# 35 Gallon Planted Then and Now



## Darkside (Sep 14, 2009)

Here are some images of my 35 gallon planted tank throughout its time as a planted setup. I moved into a new apartment at the beginning of October, so I changed the aquascaping a little bit with my fish mostly in mind. The filter is now a Hagen Aquaclear 50 (used to be a penguin mini), the substrate is silica. In late December I changed the lights from a 24 watt Aqua-glo to two 25 watt 6800k bulbs, so that my plants would still grow, and so the blues in my fish don't get washed out. The stocking is 5 Dicrossus filamentosus, 2 SAEs, 6 normani lampeyes, 2 BN plecos and 15-20 Corydoras pygmeaus. Enjoy!

June









July









August









September









November









January


----------



## NuclearTech (Mar 23, 2008)

Wow, what a difference the light change made. Are the two piles of moss the same or different? They look different to me, but I think it's just the placement in the tank and the way the photo was taken. Also, is that hygro in the right back corner? I have some in my tank that looks suspiciously like what you have in your November photo.

Looks great!


----------



## Darkside (Sep 14, 2009)

NuclearTech said:


> Wow, what a difference the light change made. Are the two piles of moss the same or different? They look different to me, but I think it's just the placement in the tank and the way the photo was taken. Also, is that hygro in the right back corner? I have some in my tank that looks suspiciously like what you have in your November photo.
> 
> Looks great!


Yep that's giant hygro in the back corner. In the more recent photos you can see it closer to the front (and much shorter). I needs to be trimmed more often than I'm willing to trim it so I took a lot of it out. I had hoped the tangle of roots would facilitate my lampeyes breeding but no such luck. In the photos before I moved there were two types of moss, Java and Taiwan, I'm eliminated the majority of the Java moss so what you're seeing is recently moved Taiwan moss.


----------



## NuclearTech (Mar 23, 2008)

I really like the look of that Taiwan moss...will keep that in mind for a future project.


----------



## Darkside (Sep 14, 2009)

NuclearTech said:


> I really like the look of that Taiwan moss...will keep that in mind for a future project.


If you don't mind coming to pick it up, you're welcome to some of mine. I'm in the west end. Let me know and I'll save some for you instead of chucking it in the garbage when I trim it!


----------



## NuclearTech (Mar 23, 2008)

PM sent.
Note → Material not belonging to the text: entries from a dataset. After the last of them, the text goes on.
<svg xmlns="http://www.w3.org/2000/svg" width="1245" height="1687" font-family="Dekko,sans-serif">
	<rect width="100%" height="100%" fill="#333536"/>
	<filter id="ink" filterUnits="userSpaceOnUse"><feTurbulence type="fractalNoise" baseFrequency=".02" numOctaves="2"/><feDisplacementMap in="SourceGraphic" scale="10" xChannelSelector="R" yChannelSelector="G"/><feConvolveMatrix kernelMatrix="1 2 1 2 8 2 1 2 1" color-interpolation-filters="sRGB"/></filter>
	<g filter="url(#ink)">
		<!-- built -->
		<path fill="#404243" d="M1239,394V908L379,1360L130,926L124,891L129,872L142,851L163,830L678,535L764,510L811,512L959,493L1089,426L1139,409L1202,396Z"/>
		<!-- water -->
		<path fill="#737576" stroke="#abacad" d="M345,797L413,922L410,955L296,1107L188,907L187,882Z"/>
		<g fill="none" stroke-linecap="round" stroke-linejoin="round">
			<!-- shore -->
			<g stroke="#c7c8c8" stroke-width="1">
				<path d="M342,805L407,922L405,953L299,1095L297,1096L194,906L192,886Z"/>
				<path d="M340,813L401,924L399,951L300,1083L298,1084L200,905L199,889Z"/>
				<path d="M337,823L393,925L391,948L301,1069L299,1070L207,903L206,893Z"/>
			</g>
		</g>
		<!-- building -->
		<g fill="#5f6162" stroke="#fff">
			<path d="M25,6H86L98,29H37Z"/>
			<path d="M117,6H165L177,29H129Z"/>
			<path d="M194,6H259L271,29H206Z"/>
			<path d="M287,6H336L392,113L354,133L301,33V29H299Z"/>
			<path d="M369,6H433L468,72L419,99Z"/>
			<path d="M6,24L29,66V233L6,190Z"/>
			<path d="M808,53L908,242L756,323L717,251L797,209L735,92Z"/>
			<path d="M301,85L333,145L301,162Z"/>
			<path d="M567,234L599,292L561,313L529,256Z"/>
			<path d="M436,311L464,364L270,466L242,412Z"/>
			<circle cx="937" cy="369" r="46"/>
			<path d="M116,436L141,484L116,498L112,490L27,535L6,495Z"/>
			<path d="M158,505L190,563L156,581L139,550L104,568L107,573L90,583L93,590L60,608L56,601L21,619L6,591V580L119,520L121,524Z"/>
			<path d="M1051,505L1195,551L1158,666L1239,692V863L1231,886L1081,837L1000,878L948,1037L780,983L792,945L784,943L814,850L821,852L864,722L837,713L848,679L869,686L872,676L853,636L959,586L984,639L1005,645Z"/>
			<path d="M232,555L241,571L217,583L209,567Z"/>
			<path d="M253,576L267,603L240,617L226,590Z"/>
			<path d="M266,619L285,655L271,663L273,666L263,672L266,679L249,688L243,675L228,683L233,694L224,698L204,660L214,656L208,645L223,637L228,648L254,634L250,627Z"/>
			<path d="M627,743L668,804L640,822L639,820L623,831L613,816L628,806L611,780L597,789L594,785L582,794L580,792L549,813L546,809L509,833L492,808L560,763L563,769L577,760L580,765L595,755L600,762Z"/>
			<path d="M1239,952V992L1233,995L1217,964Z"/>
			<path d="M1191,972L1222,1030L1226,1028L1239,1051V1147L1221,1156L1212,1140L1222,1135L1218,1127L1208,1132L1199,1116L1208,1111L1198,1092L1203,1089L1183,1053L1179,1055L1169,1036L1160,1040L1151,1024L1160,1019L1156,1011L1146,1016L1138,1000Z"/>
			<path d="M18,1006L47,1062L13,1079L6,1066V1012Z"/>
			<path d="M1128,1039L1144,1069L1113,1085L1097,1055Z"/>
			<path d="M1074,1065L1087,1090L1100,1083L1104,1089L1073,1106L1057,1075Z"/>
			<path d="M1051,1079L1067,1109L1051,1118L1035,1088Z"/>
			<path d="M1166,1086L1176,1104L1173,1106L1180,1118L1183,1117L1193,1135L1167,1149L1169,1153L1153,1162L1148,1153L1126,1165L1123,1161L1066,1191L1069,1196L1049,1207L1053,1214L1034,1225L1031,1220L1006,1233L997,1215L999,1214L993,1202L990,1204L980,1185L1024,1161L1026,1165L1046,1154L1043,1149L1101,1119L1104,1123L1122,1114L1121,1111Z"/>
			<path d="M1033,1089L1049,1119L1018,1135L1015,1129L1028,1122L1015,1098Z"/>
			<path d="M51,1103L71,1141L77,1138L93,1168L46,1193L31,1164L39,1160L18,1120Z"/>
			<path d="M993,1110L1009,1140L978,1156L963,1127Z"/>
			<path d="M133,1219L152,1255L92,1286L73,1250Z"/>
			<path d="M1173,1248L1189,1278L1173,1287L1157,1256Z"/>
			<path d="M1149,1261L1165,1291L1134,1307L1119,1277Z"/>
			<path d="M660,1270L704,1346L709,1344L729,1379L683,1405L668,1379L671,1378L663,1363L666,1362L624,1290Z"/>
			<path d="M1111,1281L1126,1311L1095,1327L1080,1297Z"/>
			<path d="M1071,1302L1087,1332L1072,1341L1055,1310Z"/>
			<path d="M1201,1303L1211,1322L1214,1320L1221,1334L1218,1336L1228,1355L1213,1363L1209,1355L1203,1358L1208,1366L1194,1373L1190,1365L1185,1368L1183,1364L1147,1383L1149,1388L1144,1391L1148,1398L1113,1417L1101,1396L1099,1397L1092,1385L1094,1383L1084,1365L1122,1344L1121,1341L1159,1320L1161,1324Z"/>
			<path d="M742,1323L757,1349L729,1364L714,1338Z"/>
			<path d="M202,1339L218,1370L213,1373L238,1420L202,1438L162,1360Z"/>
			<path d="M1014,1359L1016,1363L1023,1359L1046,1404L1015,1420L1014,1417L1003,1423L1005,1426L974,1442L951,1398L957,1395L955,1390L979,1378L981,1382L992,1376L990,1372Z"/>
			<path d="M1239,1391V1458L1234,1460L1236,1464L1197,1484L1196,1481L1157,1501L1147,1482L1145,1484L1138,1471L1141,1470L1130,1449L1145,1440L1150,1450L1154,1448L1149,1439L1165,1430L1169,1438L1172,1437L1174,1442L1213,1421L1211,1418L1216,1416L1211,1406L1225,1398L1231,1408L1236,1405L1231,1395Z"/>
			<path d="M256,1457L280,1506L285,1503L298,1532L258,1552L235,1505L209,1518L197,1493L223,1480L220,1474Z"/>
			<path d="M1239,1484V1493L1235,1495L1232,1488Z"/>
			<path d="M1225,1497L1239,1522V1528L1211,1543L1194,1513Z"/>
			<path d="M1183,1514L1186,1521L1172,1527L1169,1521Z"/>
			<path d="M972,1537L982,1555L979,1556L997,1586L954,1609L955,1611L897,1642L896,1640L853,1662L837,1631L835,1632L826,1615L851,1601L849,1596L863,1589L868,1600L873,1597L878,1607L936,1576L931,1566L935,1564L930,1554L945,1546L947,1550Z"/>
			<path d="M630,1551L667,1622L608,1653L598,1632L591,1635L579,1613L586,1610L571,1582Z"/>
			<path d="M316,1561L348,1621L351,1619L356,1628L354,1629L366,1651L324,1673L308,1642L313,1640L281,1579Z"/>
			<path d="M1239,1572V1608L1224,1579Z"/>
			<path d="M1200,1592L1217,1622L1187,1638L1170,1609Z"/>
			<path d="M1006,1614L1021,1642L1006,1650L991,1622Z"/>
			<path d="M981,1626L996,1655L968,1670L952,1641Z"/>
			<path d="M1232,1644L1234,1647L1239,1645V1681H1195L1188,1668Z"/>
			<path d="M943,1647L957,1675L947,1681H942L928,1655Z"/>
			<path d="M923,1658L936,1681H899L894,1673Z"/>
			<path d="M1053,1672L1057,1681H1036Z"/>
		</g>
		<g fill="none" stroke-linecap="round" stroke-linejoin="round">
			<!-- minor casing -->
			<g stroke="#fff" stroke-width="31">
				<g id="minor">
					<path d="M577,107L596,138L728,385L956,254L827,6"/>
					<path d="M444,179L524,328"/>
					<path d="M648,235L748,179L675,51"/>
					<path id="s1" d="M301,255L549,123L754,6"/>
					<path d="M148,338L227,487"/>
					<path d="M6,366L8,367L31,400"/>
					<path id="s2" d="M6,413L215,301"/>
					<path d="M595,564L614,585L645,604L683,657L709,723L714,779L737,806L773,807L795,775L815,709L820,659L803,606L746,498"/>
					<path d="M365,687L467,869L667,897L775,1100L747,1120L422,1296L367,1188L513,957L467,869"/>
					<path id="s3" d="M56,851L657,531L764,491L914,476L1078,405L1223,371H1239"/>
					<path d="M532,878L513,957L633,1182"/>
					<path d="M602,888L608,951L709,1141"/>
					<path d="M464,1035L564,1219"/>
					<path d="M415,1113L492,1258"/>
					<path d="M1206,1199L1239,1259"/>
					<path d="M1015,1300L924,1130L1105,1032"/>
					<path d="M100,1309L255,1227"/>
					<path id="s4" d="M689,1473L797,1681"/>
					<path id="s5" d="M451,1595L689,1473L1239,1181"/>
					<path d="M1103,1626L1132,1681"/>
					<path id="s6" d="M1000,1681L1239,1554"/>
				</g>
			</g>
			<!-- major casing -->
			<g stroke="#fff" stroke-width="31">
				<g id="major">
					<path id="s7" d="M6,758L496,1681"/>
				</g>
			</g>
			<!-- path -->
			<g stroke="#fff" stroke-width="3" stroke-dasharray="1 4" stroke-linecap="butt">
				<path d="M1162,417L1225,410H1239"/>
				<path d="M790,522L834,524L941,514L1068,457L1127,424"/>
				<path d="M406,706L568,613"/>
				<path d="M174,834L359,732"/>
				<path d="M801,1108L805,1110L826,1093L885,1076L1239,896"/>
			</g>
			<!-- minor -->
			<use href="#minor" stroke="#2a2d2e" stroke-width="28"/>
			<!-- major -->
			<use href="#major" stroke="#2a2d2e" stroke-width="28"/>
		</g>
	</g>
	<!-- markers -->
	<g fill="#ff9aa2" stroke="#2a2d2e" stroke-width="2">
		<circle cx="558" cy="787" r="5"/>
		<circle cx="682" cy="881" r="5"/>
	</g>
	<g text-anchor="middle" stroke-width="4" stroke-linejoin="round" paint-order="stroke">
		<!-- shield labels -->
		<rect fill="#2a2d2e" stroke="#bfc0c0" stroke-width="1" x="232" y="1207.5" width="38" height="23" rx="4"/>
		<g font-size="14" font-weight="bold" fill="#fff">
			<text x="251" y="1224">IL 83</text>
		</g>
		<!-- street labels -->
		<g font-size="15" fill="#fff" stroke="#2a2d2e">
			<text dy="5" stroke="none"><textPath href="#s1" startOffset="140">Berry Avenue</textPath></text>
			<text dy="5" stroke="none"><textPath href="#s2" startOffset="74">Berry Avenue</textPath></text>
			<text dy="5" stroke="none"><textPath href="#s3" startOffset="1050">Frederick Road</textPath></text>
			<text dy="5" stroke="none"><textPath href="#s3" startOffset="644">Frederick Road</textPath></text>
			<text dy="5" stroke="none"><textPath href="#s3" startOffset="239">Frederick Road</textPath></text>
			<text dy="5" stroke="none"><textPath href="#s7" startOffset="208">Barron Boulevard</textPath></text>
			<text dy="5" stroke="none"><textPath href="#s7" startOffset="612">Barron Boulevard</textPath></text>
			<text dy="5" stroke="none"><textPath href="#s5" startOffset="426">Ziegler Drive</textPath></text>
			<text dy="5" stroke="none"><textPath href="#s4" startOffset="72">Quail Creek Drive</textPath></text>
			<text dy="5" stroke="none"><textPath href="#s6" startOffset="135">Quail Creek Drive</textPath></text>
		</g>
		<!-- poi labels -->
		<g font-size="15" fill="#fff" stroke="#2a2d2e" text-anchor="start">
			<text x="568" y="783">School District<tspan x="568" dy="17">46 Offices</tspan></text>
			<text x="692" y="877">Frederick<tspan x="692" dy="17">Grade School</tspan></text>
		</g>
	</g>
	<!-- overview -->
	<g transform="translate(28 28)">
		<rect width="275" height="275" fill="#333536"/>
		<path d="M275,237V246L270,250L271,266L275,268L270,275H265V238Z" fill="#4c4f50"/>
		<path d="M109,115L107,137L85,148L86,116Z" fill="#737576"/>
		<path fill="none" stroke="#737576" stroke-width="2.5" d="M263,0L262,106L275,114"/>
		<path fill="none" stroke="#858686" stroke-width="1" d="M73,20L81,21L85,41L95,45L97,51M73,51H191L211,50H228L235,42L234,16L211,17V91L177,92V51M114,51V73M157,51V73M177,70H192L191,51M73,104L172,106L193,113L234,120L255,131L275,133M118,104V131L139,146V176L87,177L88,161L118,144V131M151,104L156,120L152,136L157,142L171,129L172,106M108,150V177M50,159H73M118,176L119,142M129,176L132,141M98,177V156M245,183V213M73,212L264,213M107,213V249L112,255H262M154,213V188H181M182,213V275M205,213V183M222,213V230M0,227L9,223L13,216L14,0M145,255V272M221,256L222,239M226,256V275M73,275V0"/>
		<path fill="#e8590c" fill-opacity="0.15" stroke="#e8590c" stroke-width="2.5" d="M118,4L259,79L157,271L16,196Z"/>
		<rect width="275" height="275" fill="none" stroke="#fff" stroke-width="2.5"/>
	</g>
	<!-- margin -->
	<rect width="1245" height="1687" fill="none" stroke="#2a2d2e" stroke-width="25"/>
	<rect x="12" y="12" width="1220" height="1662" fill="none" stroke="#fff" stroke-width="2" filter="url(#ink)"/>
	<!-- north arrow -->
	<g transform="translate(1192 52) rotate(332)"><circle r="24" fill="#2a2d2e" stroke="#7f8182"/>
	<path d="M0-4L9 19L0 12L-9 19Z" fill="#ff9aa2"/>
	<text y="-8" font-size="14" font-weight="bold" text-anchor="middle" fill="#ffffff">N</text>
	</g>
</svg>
Thanks!


----------



## dl88dl (Mar 8, 2010)

Very nice improvement from the first pic to the last...thanks for sharing


----------



## Darkside (Sep 14, 2009)

dl88dl said:


> Very nice improvement from the first pic to the last...thanks for sharing


Here's an update showing how badly I need to do a good trimming.


----------



## Darkside (Sep 14, 2009)

I had about 5 pounds of moss in there. I wonder if I should try the Taiwan moss as a carpet plant?


----------



## shrtmann (Feb 15, 2009)

nice tank...in definate need of a maincure...


----------



## bae (May 11, 2007)

How about a moss wall?

http://www.pnaquaria.ca/ddeal/Constructing_a_Moss_Wall-186748.html

If you're planning to toss it, let me know, and I'll take a crack at making a moss wall.


----------



## Darkside (Sep 14, 2009)

I'm keeping the majority of it, I gave a bit out to share the love. When it gets large enough I think I'll try making a moss carpet.


----------



## Darkside (Sep 14, 2009)

I trimmed back the Ludwigia repens because it had gone crazy. I may actually try to get around to rescaping this tank one day... Maybe...  Here's an update!


----------



## AquariAM (Jan 28, 2010)

Fantastic. Your checkerboard looks very happy.


----------



## Fish_Man (Apr 9, 2010)

that looks amazing


----------



## Darkside (Sep 14, 2009)

Thanks guys. Yes, the checkerboard is pretty content as he has his 3 girls with him and no competition. I never really realized how much more crowded the overgrown Ludwgia made the tank look.


----------